I remember how it started. It was the day I walked into my brother’s house, anticipating Uncle-Peter-directed hugs. Instead my sister-in-law almost threw herself between me and my niece.
“Hove youh beehn neeah ’ny bihrds?” my sister-in-law said through the double-ply dishtowel she had plastered over her face.
“Define near,” I said.
“Close enough to be infected?”
“Infected with what?”
“The virus,” she said. “The virus that’s killing all the crows. Birds transmit it.”
Actually, West Nile virus is transmitted by mosquitoes. Birds are just the unhappy hosts. I tried to explain this. And the fact that despite tabloid-fueled concern, far fewer people were being made seriously ill by West Nile Virus than were being injured on playground swings—but to no avail.
I never did get a hug from my niece that day.
Then came “Bird Flu.” My first inkling that this was going to put me in arrears with society came when Linda and I tried to cross back into the United States from Canada. The border official who asked to examine the interior of our RV stopped at the door and jumped back like she’d been shocked by an electric cattle prod.
“DO YOU HAVE BIRDS IN HERE?” she demanded.
“No,” we said, perplexed. “Why?”
She pointed to the bag of millet on the steps. It was all we could do to convince her that Linda used the stuff to attract subjects for photography and that there was no reason to call a hazmat team or to put us in quarantine.
It’s only gotten worse. I’ve received letters from people who demand that we “do something about the Bird Flu threat.” At water coolers colleagues stop talking when birders approach, then caucus in whispers when we retreat.

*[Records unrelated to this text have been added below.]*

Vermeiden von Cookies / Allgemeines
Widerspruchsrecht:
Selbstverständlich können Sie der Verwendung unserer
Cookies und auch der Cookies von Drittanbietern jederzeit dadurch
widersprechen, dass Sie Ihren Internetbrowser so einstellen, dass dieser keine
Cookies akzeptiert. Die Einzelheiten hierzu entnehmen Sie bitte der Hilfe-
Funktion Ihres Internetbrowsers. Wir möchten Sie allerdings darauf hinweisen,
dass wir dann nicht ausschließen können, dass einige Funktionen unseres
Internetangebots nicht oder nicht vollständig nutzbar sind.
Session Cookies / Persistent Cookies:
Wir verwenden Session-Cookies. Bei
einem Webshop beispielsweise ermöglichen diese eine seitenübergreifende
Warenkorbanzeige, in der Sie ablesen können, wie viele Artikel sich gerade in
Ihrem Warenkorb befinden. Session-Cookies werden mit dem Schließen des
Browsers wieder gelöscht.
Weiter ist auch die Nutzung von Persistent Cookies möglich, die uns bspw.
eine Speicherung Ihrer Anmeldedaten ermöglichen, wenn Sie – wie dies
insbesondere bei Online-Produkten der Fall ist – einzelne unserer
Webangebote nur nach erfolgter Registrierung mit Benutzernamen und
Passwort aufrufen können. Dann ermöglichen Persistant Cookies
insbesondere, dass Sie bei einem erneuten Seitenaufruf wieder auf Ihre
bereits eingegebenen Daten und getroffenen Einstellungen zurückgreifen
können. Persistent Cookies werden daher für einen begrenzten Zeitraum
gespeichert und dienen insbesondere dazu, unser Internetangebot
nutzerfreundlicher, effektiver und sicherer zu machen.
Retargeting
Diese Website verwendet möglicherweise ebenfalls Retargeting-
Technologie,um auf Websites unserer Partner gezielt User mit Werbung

“We’re birders,” I try to explain, “not lepers, not infectious-disease carriers.” But people remain suspicious, hostile. We’re involved with birds. This makes us accomplices.
It hasn’t gotten so bad yet that people make the sign of the cross to avert the evil eye or burn incense to purify the room when I leave. Still, I’m nervous. Is being an accomplice just the first step on the short road to culpability?
I mean, people used to go to their friendly, neighborhood witches to cure warts and buy love potions, and then came the Black Death. Next thing you know, broom-riding apothecaries were being burned at the stake.
No. This is paranoia. It could never happen in this day and age. These are the people I used to soothe when baby robins were breaking their hearts. This is the age of science.
Now if you’ll excuse me, I think I hear someone at the door. It sounds like a crowd.
Say, do you smell something burning?